Training your cells how to spot a cancerous spy
One of the problems with trying to fight cancer is that cancerous cells are really the person’s own cells that have gone rogue, growing out of control. Trying to identify the cancerous cells is like looking for spies in your own group, and our immune system is pretty bad at it. We on the outside may be able to tell who the spies are, but our own body can’t. So how do you fight cancer?
Two ways. One useful approach is to use drugs we have designed that will try and target the cancerous cells. The problem here is that often the drugs kill other cells as well: cells we don’t really want to be killing.
Another way is to teach your body who the spies are. This is what researchers from the University of Pennsylvania have done, to great effect, for a handful of leukemia patients. The results were published yesterday in the journal Science Translational Medicine and in the New England Journal of Medicine.
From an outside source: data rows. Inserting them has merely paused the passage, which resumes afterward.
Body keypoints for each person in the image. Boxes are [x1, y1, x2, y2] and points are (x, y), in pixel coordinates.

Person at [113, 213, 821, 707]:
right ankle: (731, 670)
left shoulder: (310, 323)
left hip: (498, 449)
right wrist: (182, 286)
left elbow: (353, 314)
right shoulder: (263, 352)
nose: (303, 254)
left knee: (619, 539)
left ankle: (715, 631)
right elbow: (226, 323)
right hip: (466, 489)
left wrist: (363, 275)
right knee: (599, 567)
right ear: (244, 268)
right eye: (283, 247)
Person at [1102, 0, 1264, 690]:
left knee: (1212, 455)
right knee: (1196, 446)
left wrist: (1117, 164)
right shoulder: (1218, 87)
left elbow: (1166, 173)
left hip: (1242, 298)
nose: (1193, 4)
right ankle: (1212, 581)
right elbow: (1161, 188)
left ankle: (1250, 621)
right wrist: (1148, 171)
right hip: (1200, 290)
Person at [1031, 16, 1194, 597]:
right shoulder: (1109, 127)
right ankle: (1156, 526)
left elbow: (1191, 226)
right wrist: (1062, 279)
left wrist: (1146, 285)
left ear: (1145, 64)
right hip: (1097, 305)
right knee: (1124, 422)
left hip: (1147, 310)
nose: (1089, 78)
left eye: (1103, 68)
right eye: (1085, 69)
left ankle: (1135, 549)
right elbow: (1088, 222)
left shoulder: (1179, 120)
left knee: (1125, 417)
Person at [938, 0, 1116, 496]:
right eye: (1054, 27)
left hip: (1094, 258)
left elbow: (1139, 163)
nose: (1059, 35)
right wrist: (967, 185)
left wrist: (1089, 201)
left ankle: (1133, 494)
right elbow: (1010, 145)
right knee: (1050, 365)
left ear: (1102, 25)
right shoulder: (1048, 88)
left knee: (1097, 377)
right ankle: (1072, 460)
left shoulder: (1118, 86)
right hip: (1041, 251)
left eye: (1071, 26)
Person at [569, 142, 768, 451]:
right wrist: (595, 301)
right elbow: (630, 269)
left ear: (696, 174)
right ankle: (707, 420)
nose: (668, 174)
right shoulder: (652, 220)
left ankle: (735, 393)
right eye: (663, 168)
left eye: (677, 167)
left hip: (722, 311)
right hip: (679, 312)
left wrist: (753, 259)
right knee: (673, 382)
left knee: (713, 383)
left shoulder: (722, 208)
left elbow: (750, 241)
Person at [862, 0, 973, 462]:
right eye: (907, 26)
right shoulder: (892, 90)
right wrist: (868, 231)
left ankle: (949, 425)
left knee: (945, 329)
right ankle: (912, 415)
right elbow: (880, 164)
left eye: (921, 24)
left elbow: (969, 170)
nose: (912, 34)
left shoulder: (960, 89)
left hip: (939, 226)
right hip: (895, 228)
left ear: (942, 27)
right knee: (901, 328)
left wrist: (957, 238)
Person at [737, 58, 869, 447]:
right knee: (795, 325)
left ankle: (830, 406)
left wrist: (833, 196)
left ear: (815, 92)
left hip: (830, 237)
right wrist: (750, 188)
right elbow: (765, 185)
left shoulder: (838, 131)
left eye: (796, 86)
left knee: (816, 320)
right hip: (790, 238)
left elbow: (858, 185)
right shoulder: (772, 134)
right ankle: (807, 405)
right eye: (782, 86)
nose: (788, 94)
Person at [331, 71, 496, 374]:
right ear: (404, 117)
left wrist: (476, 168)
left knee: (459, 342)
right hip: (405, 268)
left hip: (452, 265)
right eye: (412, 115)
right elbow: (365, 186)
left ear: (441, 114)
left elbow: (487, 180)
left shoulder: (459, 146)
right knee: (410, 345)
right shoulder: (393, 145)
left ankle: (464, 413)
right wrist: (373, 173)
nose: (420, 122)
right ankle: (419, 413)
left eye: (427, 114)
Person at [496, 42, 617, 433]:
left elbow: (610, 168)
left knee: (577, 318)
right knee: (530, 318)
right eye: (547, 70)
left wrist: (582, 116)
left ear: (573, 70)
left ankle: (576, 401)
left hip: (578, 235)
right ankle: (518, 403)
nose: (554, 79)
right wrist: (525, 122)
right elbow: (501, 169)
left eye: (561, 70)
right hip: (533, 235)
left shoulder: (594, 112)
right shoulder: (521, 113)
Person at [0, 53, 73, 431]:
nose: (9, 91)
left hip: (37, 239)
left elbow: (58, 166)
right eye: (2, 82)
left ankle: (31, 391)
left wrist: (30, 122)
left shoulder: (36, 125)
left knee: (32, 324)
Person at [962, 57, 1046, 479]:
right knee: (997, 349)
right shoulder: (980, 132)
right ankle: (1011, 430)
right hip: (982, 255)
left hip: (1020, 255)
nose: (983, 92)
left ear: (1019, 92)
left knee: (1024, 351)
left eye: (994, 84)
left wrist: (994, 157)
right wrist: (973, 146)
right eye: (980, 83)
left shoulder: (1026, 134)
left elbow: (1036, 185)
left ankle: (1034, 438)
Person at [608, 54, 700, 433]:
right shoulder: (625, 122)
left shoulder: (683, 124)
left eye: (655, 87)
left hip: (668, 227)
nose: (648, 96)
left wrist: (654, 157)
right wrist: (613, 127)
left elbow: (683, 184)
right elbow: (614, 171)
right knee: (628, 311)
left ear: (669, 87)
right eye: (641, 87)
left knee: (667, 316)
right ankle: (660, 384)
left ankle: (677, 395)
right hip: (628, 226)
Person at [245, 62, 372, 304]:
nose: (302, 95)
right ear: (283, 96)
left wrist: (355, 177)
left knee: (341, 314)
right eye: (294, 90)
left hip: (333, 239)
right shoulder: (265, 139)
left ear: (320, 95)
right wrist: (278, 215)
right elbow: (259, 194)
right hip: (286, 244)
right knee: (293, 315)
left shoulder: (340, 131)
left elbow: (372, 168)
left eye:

What they did was this: they remove some of the patient’s own T-cells: the kind that can’t tell good cells from bad ones. They infect these cells with a retrovirus they created that will introduce a new gene into the DNA of the cells, making them produce a new protein receptor on the surface of the cell. This receptor, now on the surface of the T-cells, will let the cells identify any other cell expressing a protein called CD19, a protein that only leukemia cells and B cells have. The T-cells will kill only (except for the B cells) the cancerous cells, a vast improvement over most drugs. They turned the patient’s novice T-cells into an elite Navy SEAL targeted attack squadron.
The researchers did something else clever too. They realized that they couldn’t train enough T-cells on their own, so they taught the T-cells how to call for backup. They introduced another signal into the cells, so that whenever the T-cell binds to a CD19 cell (cancerous one), the T-cell will release chemicals calling for more of itself to be produced.
The results have been astounding, reducing a two pound tumor to zero in just a few weeks. Totally awesome.
This is very exciting news for cancer therapy. So could it also work for other diseases like HIV? I don’t think so, and here is why. Cancer is not infectious like HIV and it evolves very very slowly. If we designed such a therapy for HIV, it would not be long until the fast-evolving HIV simply stopped expressing CD19 (or a similar protein) on its surface, thus evading detection like antibacterial-resistant bacteria. And because HIV is transmissible (unlike cancer), this new HIV could then spread to other patients. So while this is great news for cancer patients of the future, a different approach will be needed for other important diseases.